The above-mentioned portable device 500 can be a mobile device, such as a smartphone or a tablet, and the operation interface 510 is a software program such as APP (Application) downloaded by the portable device 500 through the Internet and installed on the portable device 500 and can be executed. The above-mentioned portable device 500 is mounted on the handlebar or the stem position by a bracket. In one embodiment, the portable device 500 is located above the stem, as shown in FIG. 10. The portable device 500 provides the user with another option to operate the device, and the operation interface 510 includes the automatic shock absorbing mode icon 513, the soft shock absorbing mode icon 516, the balanced shock absorbing mode icon 517, the hard shock absorbing mode icon 518 for manually selecting the appropriate damping effect of the shock absorber. The shock absorbing battery power status bar 511 and the control battery power status bar 512 can show the current power of both the shock absorbing battery 101 and the control battery 420. The Bluetooth icon 514 provides on and off operation of the Bluetooth communication of the portable device 500, that is, the duplex Bluetooth communication is provided between the portable device 500 and the fixed controller 400 and the bicycle automatic shock absorbing device. The above-mentioned setting icon 515 can be operated to change the connection password between the portable device 500 and the bicycle automatic shock absorbing device of the present disclosure.

Claims

1. A bicycle automatic shock absorbing device, comprising a shock absorbing battery, a control chip, a sensor, and a driving module installed in a shock absorber; wherein, the shock absorbing battery is electrically connected to the control chip, the sensor and the driving module correspondingly;wherein, the control chip signally connected to the sensor and the driving module correspondingly;wherein, when the control chip operates an automatic shock absorbing mode, the sensor detects the shock impact and transmits a detection signal to the control chip, and the control chip transmits an adjustment signal to the driving module, so that the driving module changes the damping response of the shock absorber.

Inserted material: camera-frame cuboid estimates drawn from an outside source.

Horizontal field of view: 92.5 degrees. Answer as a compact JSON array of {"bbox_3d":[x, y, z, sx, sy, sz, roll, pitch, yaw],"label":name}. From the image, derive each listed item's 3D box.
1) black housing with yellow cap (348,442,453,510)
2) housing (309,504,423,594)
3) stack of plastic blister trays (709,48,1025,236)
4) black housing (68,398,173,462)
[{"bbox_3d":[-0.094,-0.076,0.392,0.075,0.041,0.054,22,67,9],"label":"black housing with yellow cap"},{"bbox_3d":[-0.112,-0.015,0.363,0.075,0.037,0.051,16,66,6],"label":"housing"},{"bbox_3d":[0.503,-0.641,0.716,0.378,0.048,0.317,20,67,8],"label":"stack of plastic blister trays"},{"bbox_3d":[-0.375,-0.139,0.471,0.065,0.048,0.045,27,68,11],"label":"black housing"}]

2. The bicycle automatic shock absorbing device according to claim 1, wherein the control chip saves a soft shock absorbing mode, a balanced shock absorbing mode, a hard shock absorbing mode and the automatic shock absorbing mode.

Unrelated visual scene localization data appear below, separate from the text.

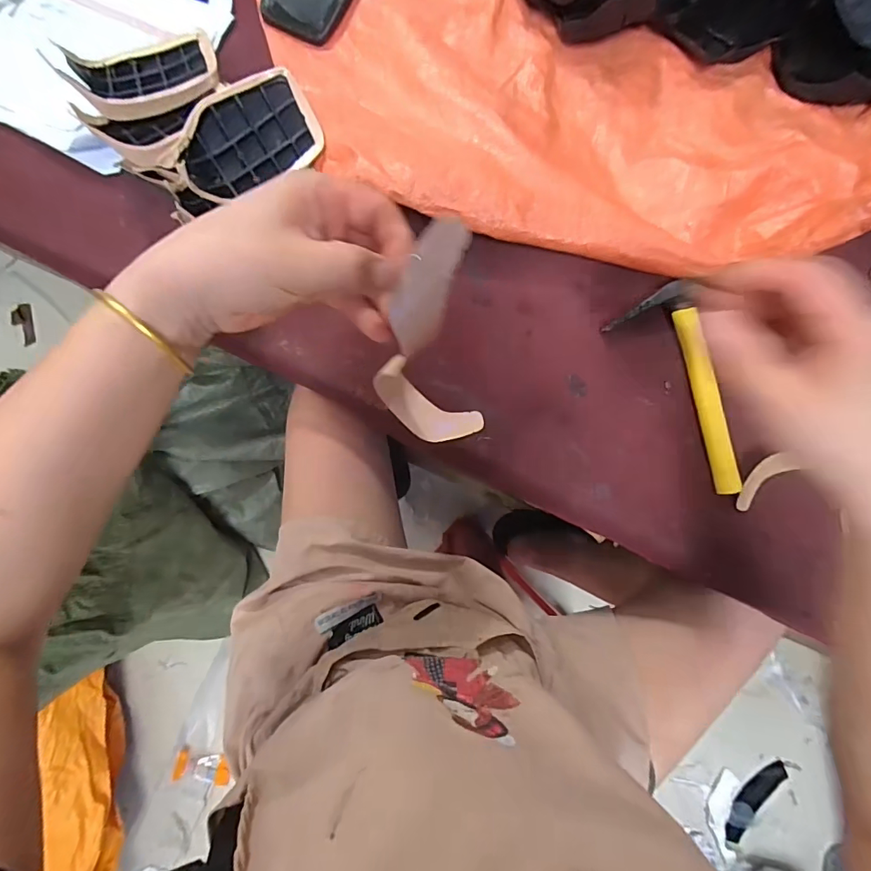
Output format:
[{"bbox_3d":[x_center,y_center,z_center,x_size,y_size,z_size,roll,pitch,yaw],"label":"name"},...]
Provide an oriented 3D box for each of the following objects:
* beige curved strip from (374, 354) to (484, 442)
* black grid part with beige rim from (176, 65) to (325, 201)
[{"bbox_3d":[-0.009,-0.026,0.427,0.100,0.022,0.047,35,85,4],"label":"beige curved strip"},{"bbox_3d":[-0.160,-0.255,0.400,0.116,0.035,0.073,-26,87,-1],"label":"black grid part with beige rim"}]

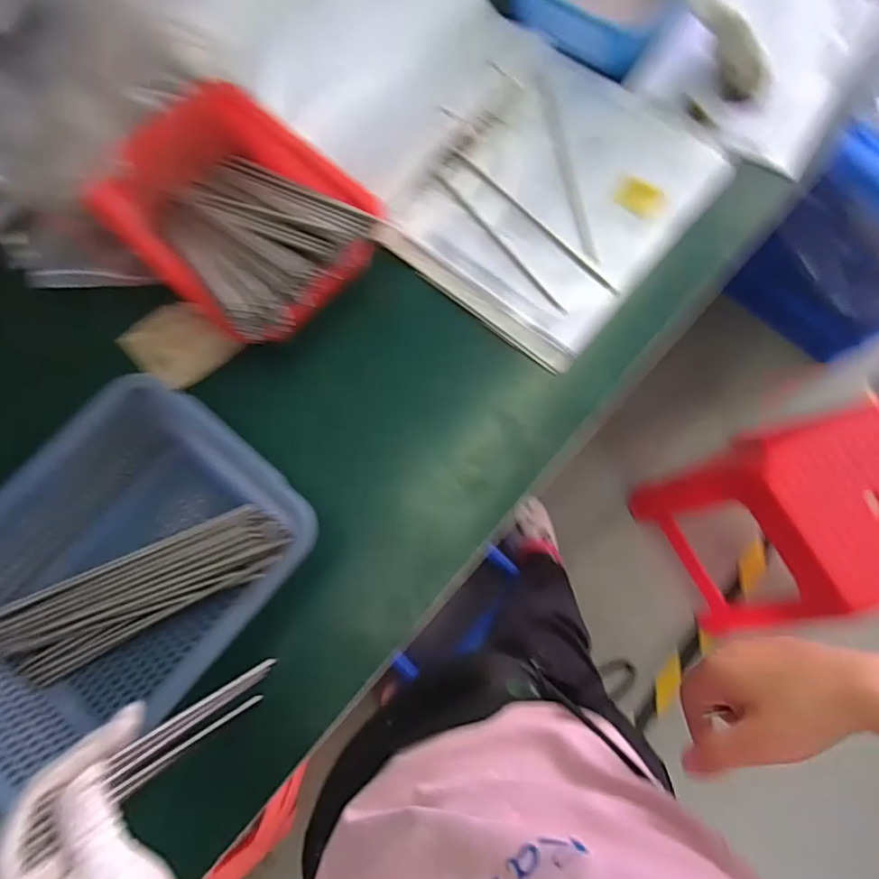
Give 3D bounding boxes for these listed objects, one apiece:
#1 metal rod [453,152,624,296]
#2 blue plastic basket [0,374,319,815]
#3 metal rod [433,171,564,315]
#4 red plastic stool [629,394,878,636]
[{"bbox_3d":[0.104,-0.240,0.603,0.011,0.009,0.244,-43,80,-10],"label":"metal rod"},{"bbox_3d":[-0.277,0.120,0.483,0.225,0.101,0.307,41,79,10],"label":"blue plastic basket"},{"bbox_3d":[0.065,-0.215,0.600,0.009,0.006,0.218,-37,79,-9],"label":"metal rod"},{"bbox_3d":[0.624,0.152,1.012,0.290,0.417,0.315,-27,77,-6],"label":"red plastic stool"}]

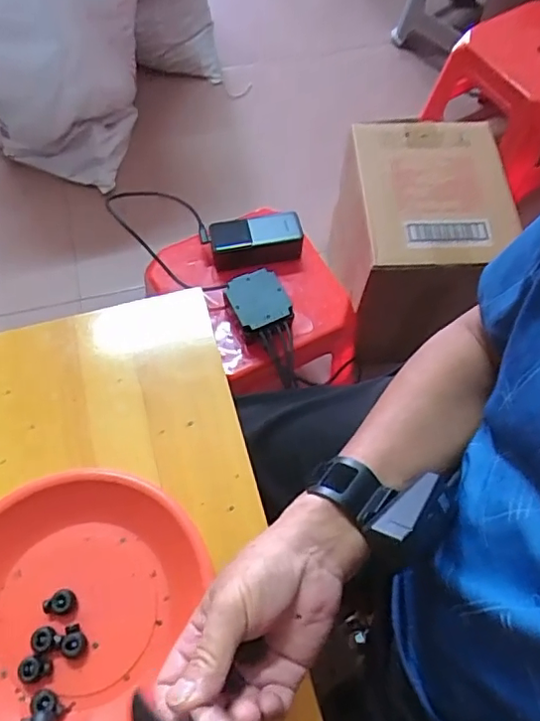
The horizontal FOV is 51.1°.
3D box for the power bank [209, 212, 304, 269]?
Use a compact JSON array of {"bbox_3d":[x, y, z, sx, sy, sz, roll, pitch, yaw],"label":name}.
[{"bbox_3d":[-0.020,-0.175,0.842,0.133,0.057,0.056,-12,65,-7],"label":"power bank"}]

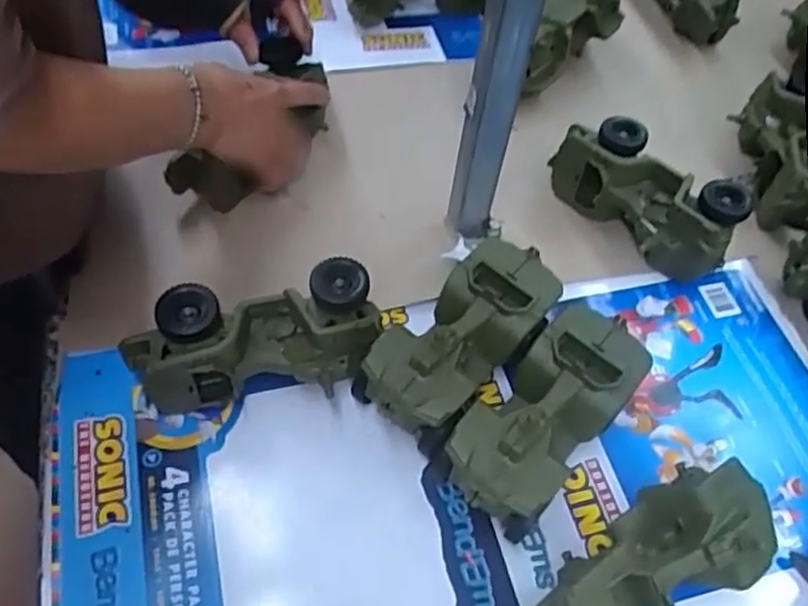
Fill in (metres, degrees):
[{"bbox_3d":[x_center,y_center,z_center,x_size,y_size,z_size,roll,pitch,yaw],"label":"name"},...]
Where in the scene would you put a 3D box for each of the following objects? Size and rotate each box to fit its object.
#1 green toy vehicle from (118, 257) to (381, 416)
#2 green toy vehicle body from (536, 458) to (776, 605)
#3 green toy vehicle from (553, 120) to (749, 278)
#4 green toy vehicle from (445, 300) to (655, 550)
[{"bbox_3d":[-0.114,0.033,0.545,0.185,0.082,0.086,-8,56,-10],"label":"green toy vehicle"},{"bbox_3d":[0.161,0.183,0.471,0.173,0.077,0.080,-28,62,-22],"label":"green toy vehicle body"},{"bbox_3d":[0.223,-0.095,0.664,0.079,0.083,0.175,-30,63,-22],"label":"green toy vehicle"},{"bbox_3d":[0.103,0.086,0.530,0.079,0.083,0.176,37,60,19],"label":"green toy vehicle"}]

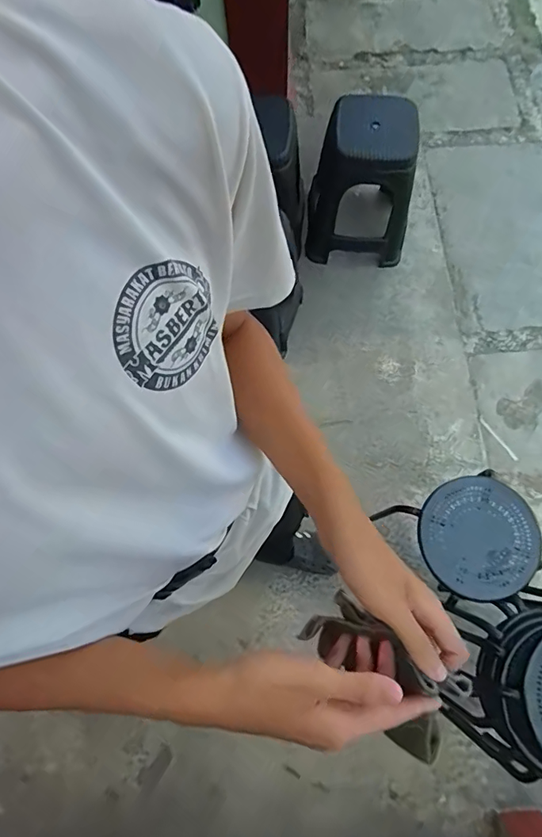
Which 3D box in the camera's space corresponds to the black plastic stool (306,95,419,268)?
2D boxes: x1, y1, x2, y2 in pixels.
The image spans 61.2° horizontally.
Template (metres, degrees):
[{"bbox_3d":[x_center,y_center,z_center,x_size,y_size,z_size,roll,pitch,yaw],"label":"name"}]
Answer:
[{"bbox_3d":[0.334,-0.826,1.692,0.352,0.475,0.352,8,72,4],"label":"black plastic stool"}]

3. The bicycle automatic shock absorbing device according to claim 1, further including a switch being electrically connected to the shock absorbing battery.

4. The bicycle automatic shock absorbing device according to claim 1, further including a charging port being electrically connected to the shock absorbing battery.

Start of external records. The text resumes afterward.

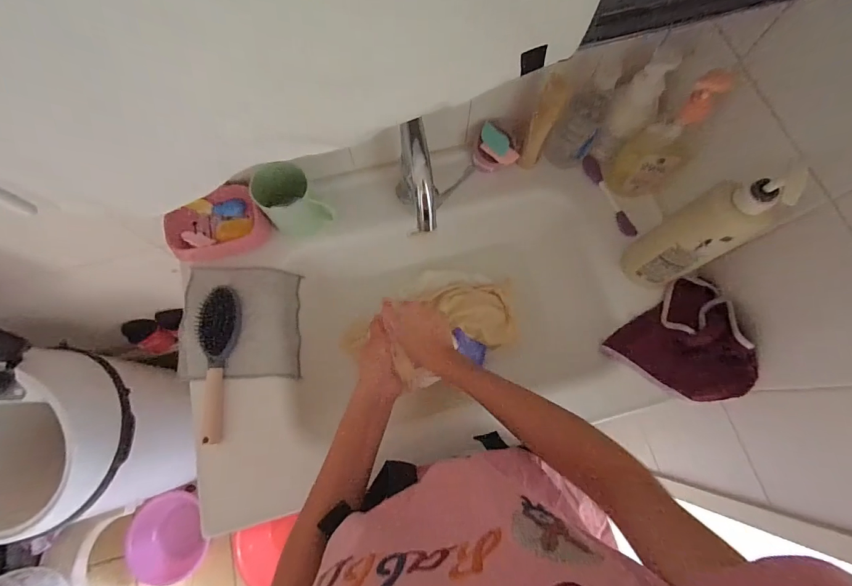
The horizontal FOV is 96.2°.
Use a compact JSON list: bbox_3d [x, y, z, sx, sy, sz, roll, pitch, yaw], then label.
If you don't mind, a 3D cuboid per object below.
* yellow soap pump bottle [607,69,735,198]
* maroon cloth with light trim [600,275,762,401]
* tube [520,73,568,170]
[{"bbox_3d":[0.348,-0.219,0.572,0.076,0.194,0.068,10,74,3],"label":"yellow soap pump bottle"},{"bbox_3d":[0.408,0.088,0.578,0.174,0.072,0.184,-39,77,-10],"label":"maroon cloth with light trim"},{"bbox_3d":[0.184,-0.264,0.610,0.035,0.153,0.024,18,51,6],"label":"tube"}]

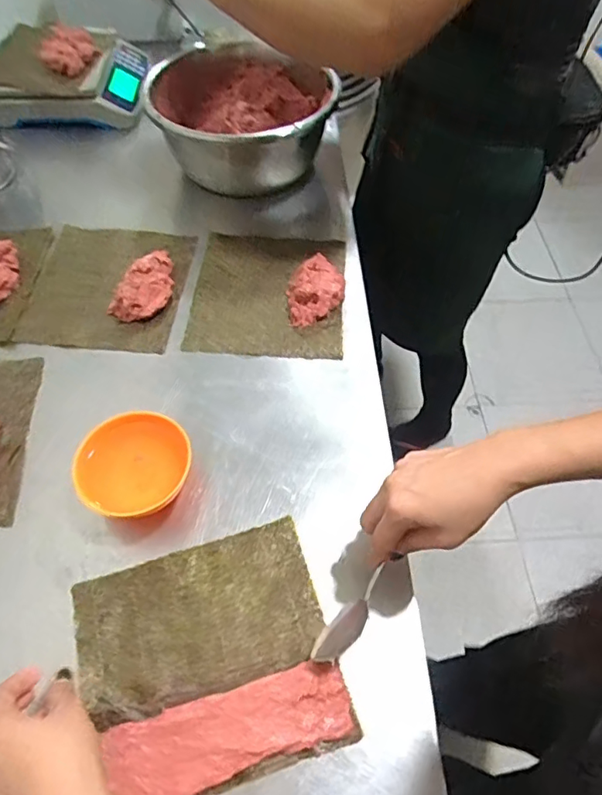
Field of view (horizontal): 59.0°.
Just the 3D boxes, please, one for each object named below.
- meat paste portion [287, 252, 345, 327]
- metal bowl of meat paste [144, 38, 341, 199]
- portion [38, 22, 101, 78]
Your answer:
[{"bbox_3d":[0.019,-0.133,0.649,0.067,0.033,0.086,0,56,1],"label":"meat paste portion"},{"bbox_3d":[-0.084,-0.406,0.789,0.250,0.117,0.253,0,56,1],"label":"metal bowl of meat paste"},{"bbox_3d":[-0.379,-0.568,0.868,0.085,0.035,0.121,-17,57,-10],"label":"portion"}]

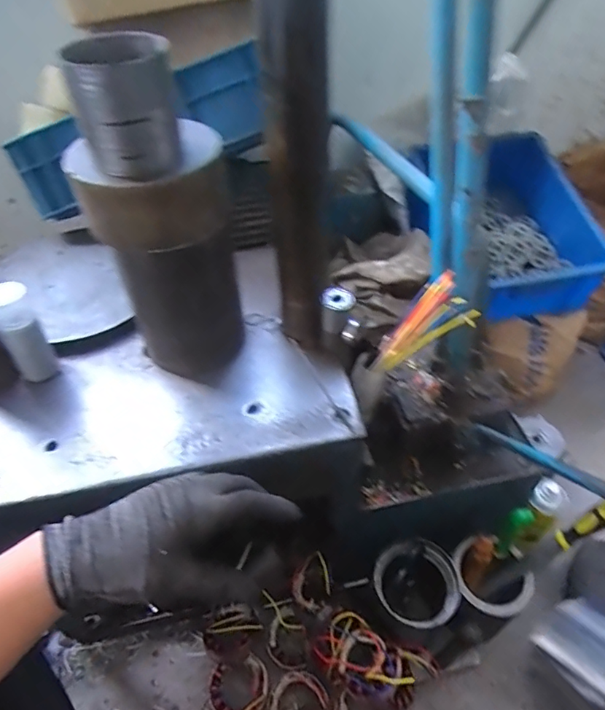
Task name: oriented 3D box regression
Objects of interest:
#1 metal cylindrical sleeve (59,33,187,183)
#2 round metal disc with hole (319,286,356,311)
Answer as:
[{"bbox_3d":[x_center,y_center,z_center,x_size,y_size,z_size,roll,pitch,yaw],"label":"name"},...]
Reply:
[{"bbox_3d":[-0.157,-0.221,0.449,0.089,0.102,0.084,-14,47,-10],"label":"metal cylindrical sleeve"},{"bbox_3d":[0.043,-0.068,0.611,0.042,0.009,0.031,-8,72,-17],"label":"round metal disc with hole"}]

5. The bicycle automatic shock absorbing device according to claim 1, further including a Bluetooth antenna electrically connected to the control chip; wherein, a fixed controller is connected to the control chip by a duplex wireless signal via the Bluetooth antenna; wherein, the fixed controller includes an operation button.

6. The bicycle automatic shock absorbing device according to claim 5, wherein the fixed controller includes a control battery and a charging plug, and the shock absorbing battery is electrically connected to the operation button and the charging plug correspondingly.

7. The bicycle automatic shock absorbing device according to claim 5, further including a portable device duplex wireless signal connected to the control chip via the Bluetooth antenna, and the portable device being connected to the fixed controller via the Bluetooth signal.

8. The bicycle automatic shock absorbing device according to claim 6, wherein the portable device includes an operation interface, and the operation interface includes a shock absorbing battery power status bar, a control battery power status bar, an automatic shock absorbing mode icon, a Bluetooth icon, a setting icon, a soft shock absorbing mode icon, a balanced shock absorbing mode icon, and a hard shock absorbing mode icon.